Cette génération grandit aussi dans un rapport au monde radicalement différent : hyperconnectée, elle passe en moyenne 2h30 par jour en ligne entre 16 et 34 ans, soit environ 16 % de son temps d'éveil, la moitié de sa consommation média totale se faisant désormais sur les réseaux sociaux. Mais cette hyperconnexion n'est pas seulement passive — elle est de plus en plus stratégique : construction de portfolio, lancement de petits projets, participation à des communautés professionnelles, développement d'une micro-audience monétisable. Se montrer, publier, exister en ligne n'est plus un simple loisir pour cette génération, c'est devenu un réflexe presque vital une manière de compter, d'être vu, de prouver qu'on existe et qu'on a une valeur, dans un monde où le marché du travail traditionnel peine à le reconnaître. Ce besoin d'exister se double, chez beaucoup, d'une envie sincère de contribuer à quelque chose de plus grand qu'eux : plus de la moitié des nouveaux projets entrepreneuriaux intègrent désormais une dimension écologique ou sociale, signe que cette génération ne cherche pas seulement un revenu, mais un sens et une utilité qu'un simple poste salarié ne leur garantit plus.

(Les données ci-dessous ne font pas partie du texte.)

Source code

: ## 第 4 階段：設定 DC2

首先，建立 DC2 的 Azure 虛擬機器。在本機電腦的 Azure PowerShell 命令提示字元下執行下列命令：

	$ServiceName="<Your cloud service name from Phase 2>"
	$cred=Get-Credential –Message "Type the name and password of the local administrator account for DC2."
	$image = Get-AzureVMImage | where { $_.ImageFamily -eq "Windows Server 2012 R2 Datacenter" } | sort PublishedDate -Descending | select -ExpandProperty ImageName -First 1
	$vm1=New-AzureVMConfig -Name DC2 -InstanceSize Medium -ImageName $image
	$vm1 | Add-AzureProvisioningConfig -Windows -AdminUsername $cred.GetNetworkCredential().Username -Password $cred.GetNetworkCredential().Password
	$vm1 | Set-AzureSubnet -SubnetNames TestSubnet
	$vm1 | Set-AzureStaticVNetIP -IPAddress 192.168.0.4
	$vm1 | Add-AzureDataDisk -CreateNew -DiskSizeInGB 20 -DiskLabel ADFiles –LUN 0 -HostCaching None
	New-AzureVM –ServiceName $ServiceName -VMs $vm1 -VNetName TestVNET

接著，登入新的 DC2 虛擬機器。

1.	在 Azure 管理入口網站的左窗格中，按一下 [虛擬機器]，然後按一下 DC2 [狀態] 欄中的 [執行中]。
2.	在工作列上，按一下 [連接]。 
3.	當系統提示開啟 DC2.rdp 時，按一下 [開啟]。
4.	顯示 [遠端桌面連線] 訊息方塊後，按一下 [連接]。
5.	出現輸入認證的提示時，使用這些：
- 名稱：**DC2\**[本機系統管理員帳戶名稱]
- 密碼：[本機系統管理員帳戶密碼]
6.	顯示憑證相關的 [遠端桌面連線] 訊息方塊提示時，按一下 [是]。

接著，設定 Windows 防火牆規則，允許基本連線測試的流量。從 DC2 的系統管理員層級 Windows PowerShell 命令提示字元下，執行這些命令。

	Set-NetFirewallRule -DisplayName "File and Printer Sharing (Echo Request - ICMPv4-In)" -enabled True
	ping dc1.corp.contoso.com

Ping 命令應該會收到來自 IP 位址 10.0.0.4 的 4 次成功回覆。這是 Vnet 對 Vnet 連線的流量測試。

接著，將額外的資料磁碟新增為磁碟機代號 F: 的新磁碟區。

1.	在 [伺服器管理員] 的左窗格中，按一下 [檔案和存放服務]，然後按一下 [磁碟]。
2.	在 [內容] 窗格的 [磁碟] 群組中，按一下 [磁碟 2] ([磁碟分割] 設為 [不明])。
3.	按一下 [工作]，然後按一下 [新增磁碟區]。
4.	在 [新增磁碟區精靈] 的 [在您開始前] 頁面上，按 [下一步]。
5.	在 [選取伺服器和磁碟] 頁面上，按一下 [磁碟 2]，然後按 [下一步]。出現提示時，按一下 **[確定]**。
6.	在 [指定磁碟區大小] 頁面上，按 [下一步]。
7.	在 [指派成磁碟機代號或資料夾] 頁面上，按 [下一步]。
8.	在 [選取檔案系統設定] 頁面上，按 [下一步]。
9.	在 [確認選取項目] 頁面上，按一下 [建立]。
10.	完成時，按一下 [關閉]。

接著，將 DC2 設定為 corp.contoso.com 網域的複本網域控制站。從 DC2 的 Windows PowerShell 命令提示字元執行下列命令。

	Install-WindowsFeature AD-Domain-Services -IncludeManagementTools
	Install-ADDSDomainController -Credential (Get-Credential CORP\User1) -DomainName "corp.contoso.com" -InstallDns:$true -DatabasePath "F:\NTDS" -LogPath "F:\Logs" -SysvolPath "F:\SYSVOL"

C'est la combinaison de ces trois éléments portes fermées côté emploi classique, besoin d'exister nourri par une connexion permanente aux réseaux, et envie sincère d'avoir un impact qui explique pourquoi tant de jeunes se tournent vers la création de contenu et l'entrepreneuriat non pas comme un plan B, mais comme le terrain le plus logique où déployer à la fois leur énergie économique et leur besoin de reconnaissance.

Créer, partager, monétiser : le prolongement naturel de cette bascule

Cette recomposition du rapport au travail trouve son expression la plus visible dans un secteur en particulier : celui de la création de contenu. Ce n'est pas un hasard si le marché de la creator economy explose au même moment que la vague entrepreneuriale chez les jeunes c'est la même dynamique, sous une autre forme. Créer du contenu, c'est de l'entrepreneuriat sans capital de départ ni qualification formelle exigée : n'importe qui peut commencer avec un téléphone et une idée.